Prompt 1
Please check the CanFlyBot blog post below against three statements and mark each (a), (b), (c) yes or no, quoting the words of the post that decide it. (a) The bot's data is refreshed every day at 08:00 UTC. (b) The forecast the bot uses is built on a detailed regional model. (c) Your own list of tracked points is managed with the /settings command.
Prompt 2
Carry on the CanFlyBot blog post below, picking up right after its final sentence.

Provided passage
|---|

A ALPISTO
BLOG / POST 6 min read Updated May 26, 2026

CanFlyBot: a Telegram Bot That Tells You When the Next Good Soaring Day Is Coming

A Telegram bot that wraps the Paraglidable AI forecast and Meteoblue thermal soundings for paragliding pilots. Tracks 10,000+ take-off and landing spots, pings you when probabilities exceed your thresholds, and serves detailed thermal diagrams on demand.

↳ Evgeny Istomin Engineer · Alpisto d.o.o. 6 min read

With a new soaring season around the corner, I wanted an automatic reminder about upcoming good flying days. The answer was right there: the API of the popular AI-based forecasting site Paraglidable. All it needed was a convenient wrapper. A couple of evenings later, @CanFlyBot was live.

Forecast coverage

The bot currently covers a defined region. If enough people use it, coverage can be extended. Keep in mind this is a forecast built on the GFS global model — a very, very rough estimate, but a good enough trigger to dig into a more detailed forecast. Data is refreshed daily at 08:00 UTC; the underlying forecast runs every six hours (03, 09, 15, 21 UTC).

Paraglidable forecast coverage area Paraglidable forecast coverage region.

Setup

After a recent update, @CanFlyBot can configure your own list of tracked points. To just try it out, follow this link and the bot will copy my list of points. To manage your own list, use /managespots.

|---|

Record extracts

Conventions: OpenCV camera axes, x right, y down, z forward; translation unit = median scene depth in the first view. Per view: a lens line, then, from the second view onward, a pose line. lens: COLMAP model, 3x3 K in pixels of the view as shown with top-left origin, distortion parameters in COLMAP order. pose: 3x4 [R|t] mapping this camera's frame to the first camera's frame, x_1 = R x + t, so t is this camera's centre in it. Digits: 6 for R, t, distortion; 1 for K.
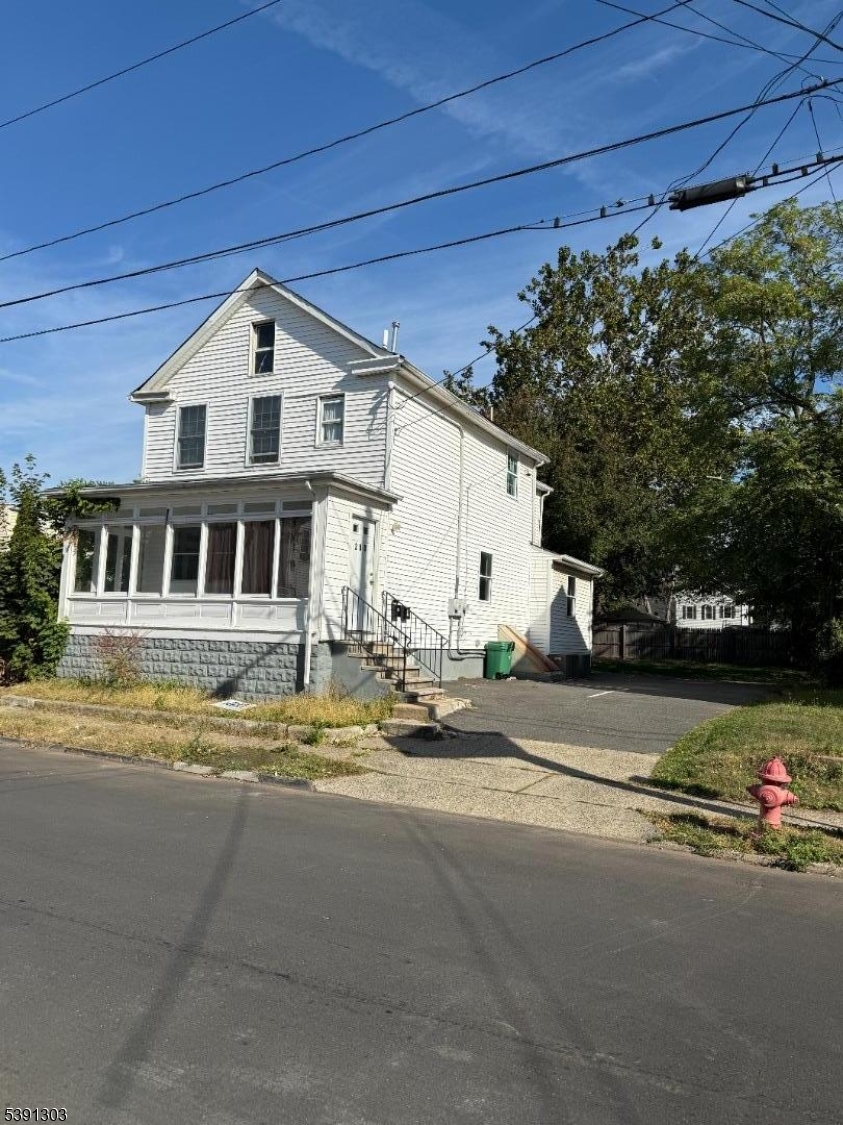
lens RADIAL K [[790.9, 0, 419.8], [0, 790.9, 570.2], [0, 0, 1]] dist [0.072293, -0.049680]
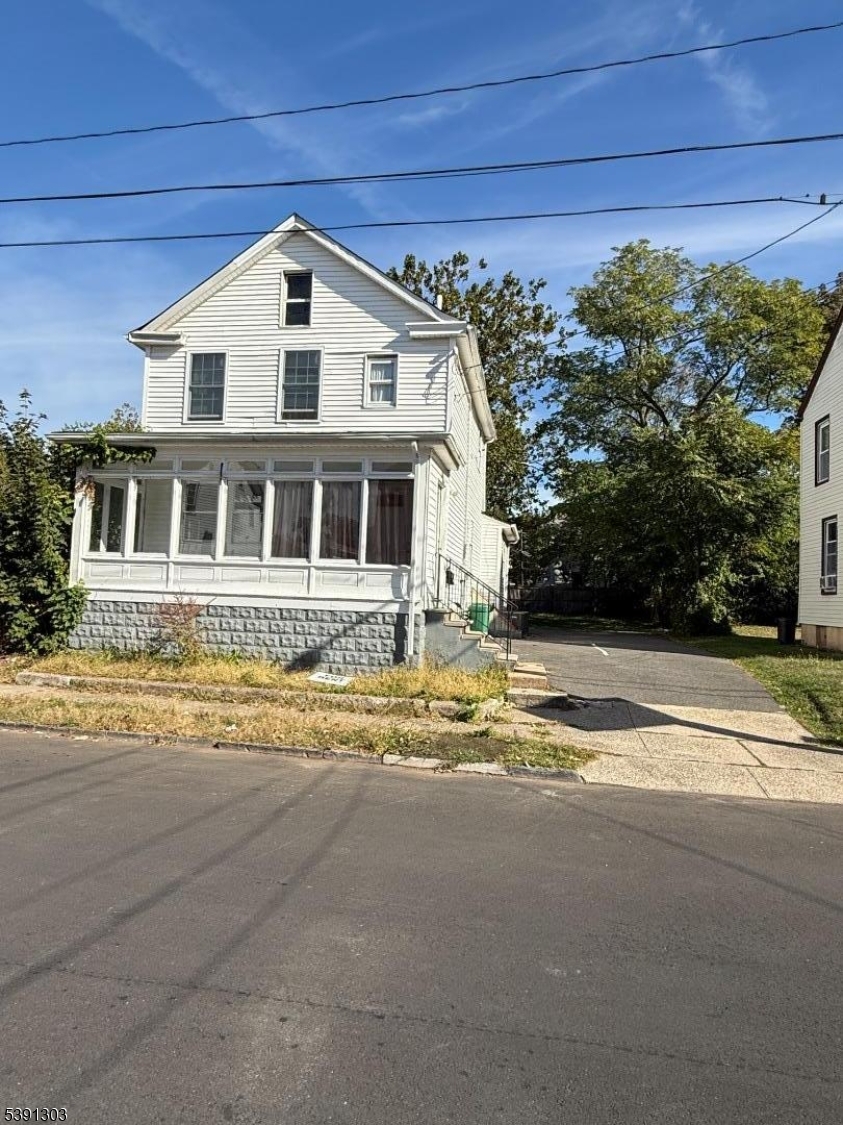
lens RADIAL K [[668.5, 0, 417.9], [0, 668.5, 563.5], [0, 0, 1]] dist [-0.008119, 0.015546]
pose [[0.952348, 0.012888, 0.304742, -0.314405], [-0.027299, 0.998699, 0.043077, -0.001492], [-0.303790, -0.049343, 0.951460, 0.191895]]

|---|

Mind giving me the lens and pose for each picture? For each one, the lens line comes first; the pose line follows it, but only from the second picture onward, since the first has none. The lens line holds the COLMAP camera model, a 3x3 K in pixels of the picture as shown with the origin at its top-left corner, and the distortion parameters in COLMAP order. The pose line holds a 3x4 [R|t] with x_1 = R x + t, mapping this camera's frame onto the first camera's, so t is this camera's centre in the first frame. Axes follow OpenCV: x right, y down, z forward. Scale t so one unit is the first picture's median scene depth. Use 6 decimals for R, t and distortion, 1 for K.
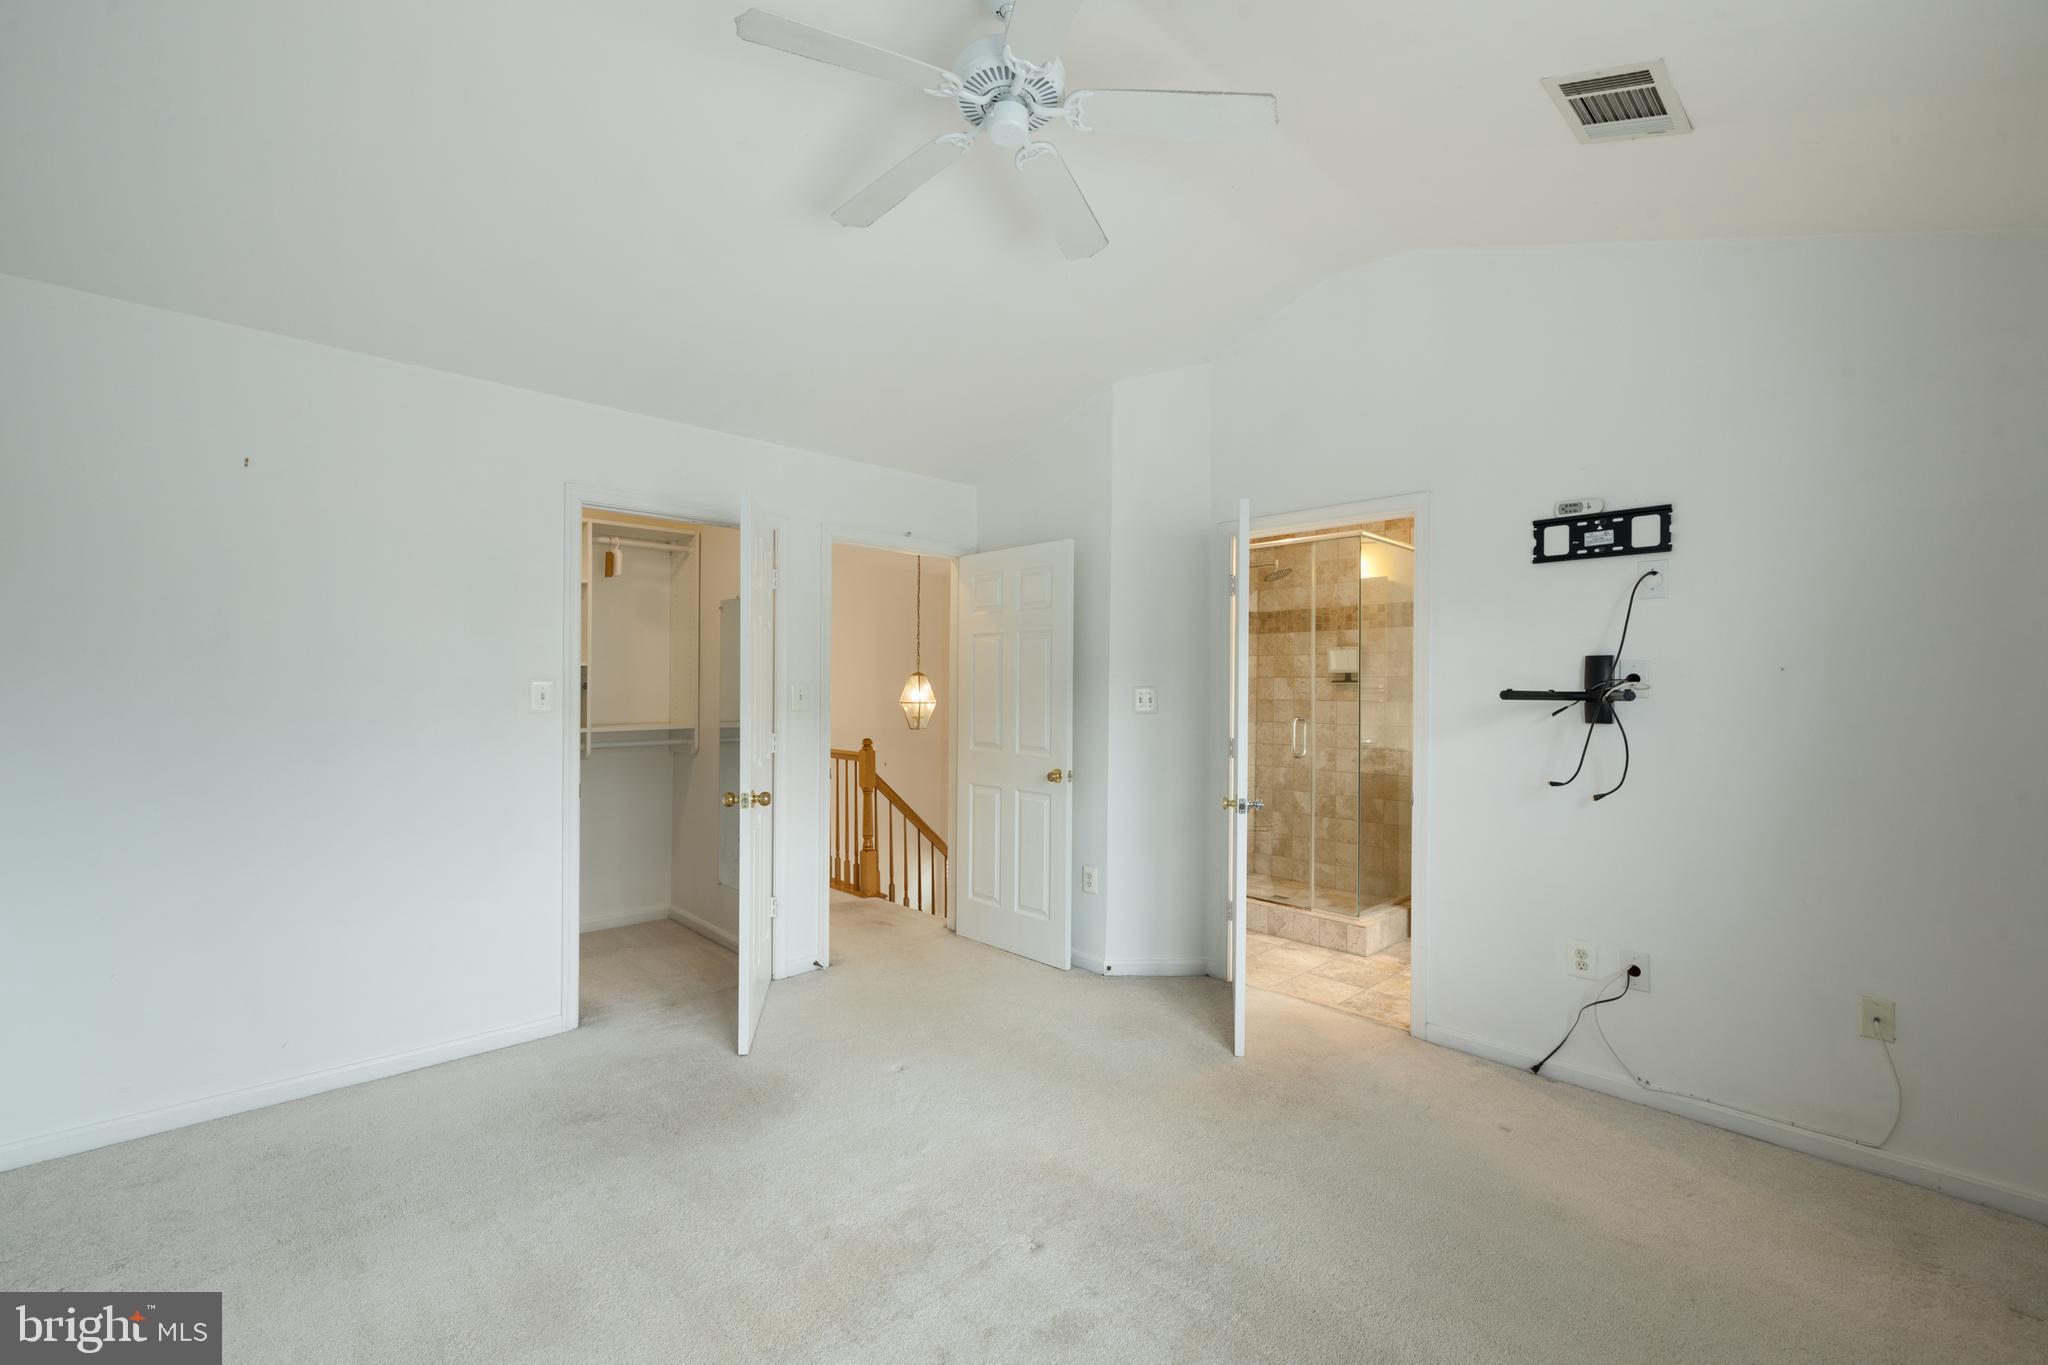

|---|

Result 1
(a) Yes: "Data is refreshed daily at 08:00 UTC"
(b) No: "this is a forecast built on the GFS global model"
(c) No: "To manage your own list, use /managespots."

Result 2
CanFlyBot — /managespots screen (Russian UI) Editing the tracked-spots list via /managespots (Russian UI).

Cross icons delete points, Add adds new ones. There are four ways to add a point:

  1. Close to me. Share your location; the bot returns the 15 nearest take-offs and landings.
  2. By coordinate. Send latitude;longitude in decimal degrees; the bot returns the nearest sites.
  3. By name. Send part of a site name; the bot returns matches.
  4. On maps. Open maps.flybeeper.com, find the site, long-press it, click the bell icon, you are taken back to Telegram, then press Start.

CanFlyBot — adding a spot by coordinates (Russian UI) Adding a spot by latitude/longitude (Russian UI).

CanFlyBot — search results by site name (Russian UI) Adding a spot by name (Russian UI).

The site database currently holds over 10,000 take-offs and landings. I recommend adding landings rather than take-offs. For a GFS forecast it does not matter, but landings are usually on the side of the ridge where the working thermal source sits, so the detailed forecast there will give better altitude data and a more realistic boundary-layer profile. You can add both and see which works better.

Day-to-day use

The main command, /canfly, requests a 10-day forecast and filters by the fly probability. The numbers in parentheses are, in order: fly — overall flying probability; xc — probability of completing a good XC route; wind — favourable wind; humidity — favourable clouds. Higher is better.

CanFlyBot — /canfly 10-day forecast output (Russian UI) 10-day flying forecast filtered by the fly probability (Russian UI).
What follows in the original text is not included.